# Requirement:
Across the entries below, the lines containing "source" should be counted and only their number returned.

****************************************

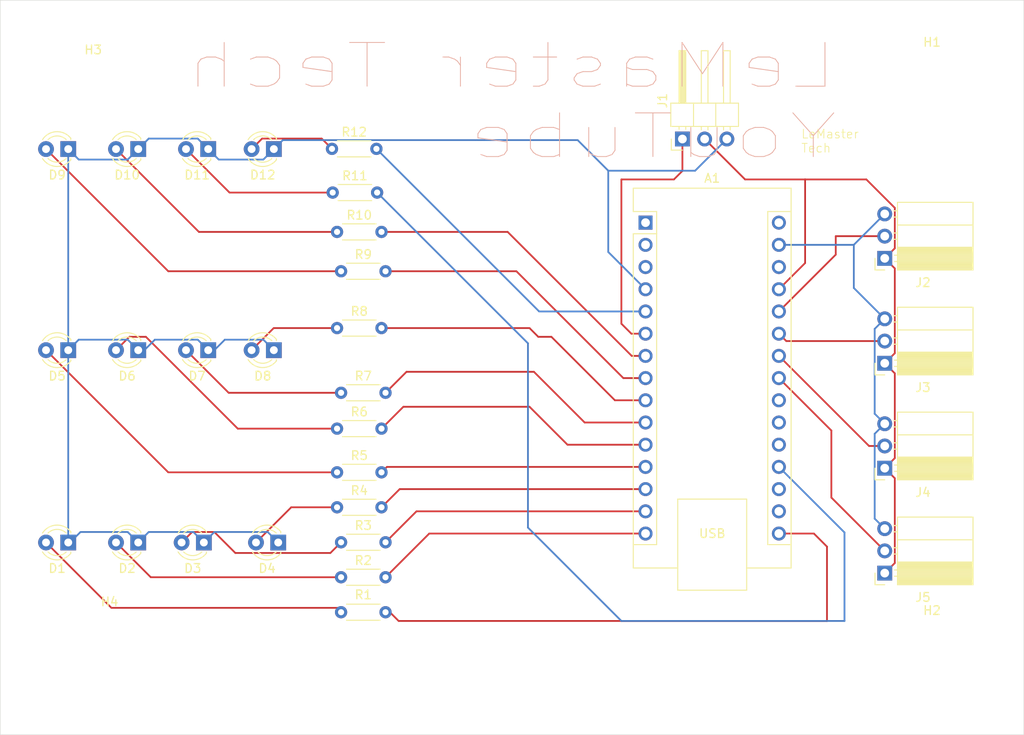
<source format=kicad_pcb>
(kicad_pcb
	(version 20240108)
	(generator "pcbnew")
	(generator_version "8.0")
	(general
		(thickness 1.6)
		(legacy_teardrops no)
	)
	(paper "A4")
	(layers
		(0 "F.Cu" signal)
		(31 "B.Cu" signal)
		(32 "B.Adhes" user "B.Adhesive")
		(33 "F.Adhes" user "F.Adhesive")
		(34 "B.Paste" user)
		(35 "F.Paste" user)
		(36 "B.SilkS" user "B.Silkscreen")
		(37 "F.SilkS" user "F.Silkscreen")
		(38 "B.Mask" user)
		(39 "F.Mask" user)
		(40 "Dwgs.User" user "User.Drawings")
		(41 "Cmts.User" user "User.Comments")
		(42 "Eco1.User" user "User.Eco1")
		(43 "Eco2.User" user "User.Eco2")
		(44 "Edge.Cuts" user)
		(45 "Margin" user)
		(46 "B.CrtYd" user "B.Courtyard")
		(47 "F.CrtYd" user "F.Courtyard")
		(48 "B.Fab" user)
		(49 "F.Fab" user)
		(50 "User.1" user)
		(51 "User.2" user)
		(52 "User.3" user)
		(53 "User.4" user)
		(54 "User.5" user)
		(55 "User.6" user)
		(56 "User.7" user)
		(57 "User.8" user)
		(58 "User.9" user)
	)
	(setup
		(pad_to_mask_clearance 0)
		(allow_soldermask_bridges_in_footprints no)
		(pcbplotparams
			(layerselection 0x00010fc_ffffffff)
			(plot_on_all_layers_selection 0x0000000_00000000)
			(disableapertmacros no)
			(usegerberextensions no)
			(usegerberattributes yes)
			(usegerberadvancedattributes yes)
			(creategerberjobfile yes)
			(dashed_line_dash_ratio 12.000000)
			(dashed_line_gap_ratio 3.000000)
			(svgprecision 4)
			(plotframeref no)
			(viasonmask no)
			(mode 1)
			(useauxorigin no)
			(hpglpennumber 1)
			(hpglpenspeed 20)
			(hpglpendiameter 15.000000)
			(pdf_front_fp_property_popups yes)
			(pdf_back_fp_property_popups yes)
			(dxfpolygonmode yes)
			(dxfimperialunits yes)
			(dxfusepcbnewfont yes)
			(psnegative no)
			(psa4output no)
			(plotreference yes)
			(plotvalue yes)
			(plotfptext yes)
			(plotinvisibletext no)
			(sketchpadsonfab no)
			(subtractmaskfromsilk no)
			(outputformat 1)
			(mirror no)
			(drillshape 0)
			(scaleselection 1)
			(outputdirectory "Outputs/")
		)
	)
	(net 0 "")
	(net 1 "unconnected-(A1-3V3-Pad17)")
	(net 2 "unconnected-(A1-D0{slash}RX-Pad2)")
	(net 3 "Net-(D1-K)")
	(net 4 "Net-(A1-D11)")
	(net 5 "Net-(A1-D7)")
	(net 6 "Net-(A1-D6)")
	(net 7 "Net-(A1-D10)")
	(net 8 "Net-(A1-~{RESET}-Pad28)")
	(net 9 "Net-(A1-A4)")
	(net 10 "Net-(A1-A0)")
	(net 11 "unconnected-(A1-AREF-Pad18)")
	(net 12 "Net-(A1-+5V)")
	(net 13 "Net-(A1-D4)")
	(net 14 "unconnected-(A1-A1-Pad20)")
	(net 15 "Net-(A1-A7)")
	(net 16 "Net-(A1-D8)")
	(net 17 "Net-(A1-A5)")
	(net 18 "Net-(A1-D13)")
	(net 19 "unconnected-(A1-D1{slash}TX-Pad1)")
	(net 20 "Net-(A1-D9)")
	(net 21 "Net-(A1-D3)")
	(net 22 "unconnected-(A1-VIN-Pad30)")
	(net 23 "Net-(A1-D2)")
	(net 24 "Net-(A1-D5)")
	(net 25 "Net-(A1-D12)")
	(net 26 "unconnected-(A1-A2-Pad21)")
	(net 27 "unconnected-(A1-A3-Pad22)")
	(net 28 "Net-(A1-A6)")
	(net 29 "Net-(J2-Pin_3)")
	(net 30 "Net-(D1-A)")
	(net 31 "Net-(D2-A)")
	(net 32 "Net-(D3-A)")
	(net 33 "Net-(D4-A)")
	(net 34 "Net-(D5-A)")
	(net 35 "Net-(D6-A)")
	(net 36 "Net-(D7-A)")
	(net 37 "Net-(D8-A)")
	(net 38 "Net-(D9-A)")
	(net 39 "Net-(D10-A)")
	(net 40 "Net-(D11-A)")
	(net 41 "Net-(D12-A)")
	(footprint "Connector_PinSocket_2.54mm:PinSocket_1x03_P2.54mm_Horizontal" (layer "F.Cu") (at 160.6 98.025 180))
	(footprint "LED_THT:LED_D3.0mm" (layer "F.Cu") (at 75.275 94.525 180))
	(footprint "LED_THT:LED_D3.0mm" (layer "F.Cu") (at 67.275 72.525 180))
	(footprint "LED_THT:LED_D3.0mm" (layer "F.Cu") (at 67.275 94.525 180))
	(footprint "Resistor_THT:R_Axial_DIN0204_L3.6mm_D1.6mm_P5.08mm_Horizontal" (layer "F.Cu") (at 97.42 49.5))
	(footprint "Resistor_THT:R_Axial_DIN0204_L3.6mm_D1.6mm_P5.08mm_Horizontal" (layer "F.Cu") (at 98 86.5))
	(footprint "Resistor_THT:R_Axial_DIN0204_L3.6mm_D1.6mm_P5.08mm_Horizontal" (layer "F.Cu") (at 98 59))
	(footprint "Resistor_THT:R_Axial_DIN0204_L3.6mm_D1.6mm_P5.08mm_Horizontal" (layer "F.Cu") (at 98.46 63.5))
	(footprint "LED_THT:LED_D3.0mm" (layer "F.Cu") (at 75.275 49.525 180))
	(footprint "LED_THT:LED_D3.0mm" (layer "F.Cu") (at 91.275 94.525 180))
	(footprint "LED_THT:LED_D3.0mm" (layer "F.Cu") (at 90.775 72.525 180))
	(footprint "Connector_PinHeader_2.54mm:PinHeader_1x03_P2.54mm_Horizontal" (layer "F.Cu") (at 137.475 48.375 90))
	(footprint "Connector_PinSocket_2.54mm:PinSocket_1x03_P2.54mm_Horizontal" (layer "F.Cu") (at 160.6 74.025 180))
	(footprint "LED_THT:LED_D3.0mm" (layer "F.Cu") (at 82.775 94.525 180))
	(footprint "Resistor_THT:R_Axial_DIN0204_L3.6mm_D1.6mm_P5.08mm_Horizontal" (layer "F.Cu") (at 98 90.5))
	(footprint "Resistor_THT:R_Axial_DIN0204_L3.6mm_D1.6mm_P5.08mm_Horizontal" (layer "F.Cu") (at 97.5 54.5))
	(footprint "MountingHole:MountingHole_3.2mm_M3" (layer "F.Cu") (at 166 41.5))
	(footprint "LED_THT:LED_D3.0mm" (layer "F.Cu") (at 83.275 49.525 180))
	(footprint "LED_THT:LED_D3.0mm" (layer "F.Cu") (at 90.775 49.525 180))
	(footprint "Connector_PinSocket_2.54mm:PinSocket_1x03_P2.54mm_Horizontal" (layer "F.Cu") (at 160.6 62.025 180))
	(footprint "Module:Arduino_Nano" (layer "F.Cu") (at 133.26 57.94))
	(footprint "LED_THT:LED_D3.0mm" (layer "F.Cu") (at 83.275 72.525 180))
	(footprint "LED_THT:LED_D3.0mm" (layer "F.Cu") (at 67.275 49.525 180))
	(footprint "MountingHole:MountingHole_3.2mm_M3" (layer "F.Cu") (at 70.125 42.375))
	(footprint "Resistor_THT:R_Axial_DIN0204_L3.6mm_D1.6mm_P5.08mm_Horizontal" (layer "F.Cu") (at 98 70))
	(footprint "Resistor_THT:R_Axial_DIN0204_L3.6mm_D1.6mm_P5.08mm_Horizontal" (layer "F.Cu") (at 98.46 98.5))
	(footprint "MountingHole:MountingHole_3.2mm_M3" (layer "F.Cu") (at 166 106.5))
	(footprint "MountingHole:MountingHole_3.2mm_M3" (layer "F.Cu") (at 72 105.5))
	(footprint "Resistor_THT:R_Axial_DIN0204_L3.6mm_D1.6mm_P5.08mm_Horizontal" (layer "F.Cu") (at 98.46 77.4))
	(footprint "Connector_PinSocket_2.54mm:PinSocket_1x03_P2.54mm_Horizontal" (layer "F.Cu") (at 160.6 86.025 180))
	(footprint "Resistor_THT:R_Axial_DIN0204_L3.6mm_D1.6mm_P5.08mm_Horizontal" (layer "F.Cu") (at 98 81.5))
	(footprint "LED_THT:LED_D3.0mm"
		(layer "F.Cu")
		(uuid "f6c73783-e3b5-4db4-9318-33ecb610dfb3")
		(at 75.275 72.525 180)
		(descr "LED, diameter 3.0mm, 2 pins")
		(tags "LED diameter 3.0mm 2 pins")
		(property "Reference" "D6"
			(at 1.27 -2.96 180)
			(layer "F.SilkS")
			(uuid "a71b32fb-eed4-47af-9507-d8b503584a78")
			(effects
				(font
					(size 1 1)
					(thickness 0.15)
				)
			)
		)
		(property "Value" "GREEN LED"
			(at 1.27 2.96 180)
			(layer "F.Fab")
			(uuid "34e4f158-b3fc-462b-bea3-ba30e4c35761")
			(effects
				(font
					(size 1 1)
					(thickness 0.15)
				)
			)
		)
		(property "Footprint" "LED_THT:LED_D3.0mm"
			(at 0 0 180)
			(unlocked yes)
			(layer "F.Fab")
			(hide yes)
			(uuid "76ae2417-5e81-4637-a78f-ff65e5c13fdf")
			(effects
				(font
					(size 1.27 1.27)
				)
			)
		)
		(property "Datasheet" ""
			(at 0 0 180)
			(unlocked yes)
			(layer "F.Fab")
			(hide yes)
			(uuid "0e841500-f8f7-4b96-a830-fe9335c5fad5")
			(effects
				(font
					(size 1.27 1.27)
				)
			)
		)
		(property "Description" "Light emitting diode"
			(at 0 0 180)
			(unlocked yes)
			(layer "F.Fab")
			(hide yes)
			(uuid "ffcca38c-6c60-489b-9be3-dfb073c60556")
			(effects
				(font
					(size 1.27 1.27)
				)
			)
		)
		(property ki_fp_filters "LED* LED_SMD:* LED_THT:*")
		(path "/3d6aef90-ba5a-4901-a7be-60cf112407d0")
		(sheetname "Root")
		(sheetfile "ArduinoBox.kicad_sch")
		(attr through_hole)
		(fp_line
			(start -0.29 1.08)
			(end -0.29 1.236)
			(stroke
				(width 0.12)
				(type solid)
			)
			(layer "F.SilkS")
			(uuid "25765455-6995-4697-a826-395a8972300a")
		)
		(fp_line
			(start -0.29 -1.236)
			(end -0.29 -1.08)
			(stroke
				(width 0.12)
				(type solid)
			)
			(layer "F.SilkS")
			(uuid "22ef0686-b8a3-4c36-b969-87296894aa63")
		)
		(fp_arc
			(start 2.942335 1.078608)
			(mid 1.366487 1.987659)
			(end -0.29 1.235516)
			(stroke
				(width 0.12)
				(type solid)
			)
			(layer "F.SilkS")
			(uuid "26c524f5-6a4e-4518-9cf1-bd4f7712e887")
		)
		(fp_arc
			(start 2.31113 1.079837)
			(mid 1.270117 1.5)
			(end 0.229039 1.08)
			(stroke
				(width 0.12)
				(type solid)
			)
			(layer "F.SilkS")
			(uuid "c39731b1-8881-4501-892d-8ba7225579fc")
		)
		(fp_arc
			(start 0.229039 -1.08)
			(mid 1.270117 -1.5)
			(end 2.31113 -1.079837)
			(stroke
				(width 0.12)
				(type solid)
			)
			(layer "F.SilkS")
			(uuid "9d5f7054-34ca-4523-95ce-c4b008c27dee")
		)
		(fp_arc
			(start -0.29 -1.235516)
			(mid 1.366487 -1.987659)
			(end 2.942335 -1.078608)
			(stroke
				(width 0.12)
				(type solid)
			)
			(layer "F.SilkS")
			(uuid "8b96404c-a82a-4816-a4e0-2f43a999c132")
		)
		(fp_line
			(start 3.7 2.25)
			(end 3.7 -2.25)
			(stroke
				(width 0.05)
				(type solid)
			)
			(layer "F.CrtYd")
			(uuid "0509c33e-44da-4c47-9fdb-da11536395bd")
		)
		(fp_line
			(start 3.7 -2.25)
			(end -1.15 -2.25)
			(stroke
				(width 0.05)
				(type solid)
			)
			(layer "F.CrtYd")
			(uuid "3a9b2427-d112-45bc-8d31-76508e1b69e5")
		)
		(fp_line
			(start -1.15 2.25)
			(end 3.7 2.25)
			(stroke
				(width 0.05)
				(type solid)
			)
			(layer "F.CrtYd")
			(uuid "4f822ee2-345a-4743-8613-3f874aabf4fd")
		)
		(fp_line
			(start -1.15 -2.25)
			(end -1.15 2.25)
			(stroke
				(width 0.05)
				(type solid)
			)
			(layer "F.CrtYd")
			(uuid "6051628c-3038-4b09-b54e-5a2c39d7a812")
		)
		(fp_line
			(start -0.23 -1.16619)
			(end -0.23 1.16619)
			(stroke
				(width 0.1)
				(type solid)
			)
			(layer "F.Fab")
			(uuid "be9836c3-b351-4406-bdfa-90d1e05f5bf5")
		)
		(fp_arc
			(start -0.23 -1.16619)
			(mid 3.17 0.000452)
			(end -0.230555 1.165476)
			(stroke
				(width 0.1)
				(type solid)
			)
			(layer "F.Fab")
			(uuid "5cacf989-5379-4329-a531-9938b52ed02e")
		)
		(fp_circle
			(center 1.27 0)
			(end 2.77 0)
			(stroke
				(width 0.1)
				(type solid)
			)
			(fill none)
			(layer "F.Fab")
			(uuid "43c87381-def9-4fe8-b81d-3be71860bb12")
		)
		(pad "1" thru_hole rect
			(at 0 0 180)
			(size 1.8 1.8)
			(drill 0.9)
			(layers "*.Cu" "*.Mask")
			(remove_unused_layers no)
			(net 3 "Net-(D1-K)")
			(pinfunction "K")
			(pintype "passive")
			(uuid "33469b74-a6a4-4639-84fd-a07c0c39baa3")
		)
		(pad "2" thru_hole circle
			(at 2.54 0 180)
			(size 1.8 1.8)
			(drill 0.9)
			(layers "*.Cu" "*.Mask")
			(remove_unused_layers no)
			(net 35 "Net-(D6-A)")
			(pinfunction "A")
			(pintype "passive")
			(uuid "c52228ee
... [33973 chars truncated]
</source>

****************************************

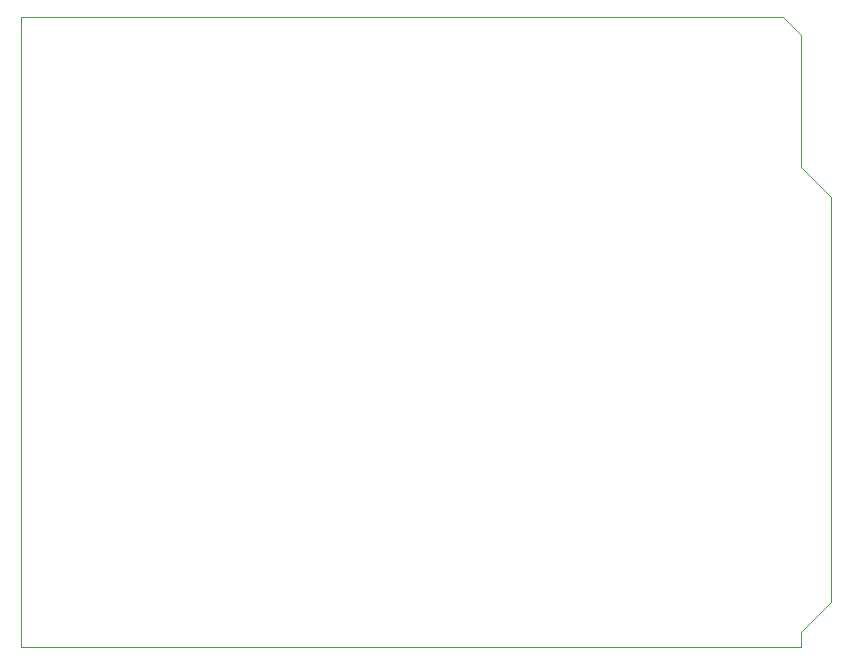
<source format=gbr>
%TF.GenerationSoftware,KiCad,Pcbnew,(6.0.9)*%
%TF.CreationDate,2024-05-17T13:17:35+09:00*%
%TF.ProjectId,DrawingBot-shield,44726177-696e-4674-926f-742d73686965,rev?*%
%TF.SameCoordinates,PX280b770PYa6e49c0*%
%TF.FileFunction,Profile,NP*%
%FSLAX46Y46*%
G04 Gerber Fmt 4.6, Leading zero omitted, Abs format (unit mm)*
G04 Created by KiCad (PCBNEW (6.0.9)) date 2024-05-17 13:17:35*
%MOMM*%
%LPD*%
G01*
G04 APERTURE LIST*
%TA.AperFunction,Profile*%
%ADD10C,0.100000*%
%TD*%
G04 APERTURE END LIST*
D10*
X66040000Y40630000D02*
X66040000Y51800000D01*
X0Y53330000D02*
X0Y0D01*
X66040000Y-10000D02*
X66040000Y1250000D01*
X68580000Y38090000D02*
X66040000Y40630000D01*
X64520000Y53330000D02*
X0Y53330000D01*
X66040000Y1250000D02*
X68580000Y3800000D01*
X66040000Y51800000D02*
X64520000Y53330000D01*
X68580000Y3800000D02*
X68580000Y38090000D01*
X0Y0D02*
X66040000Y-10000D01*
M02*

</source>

****************************************

# Solution for this task:
4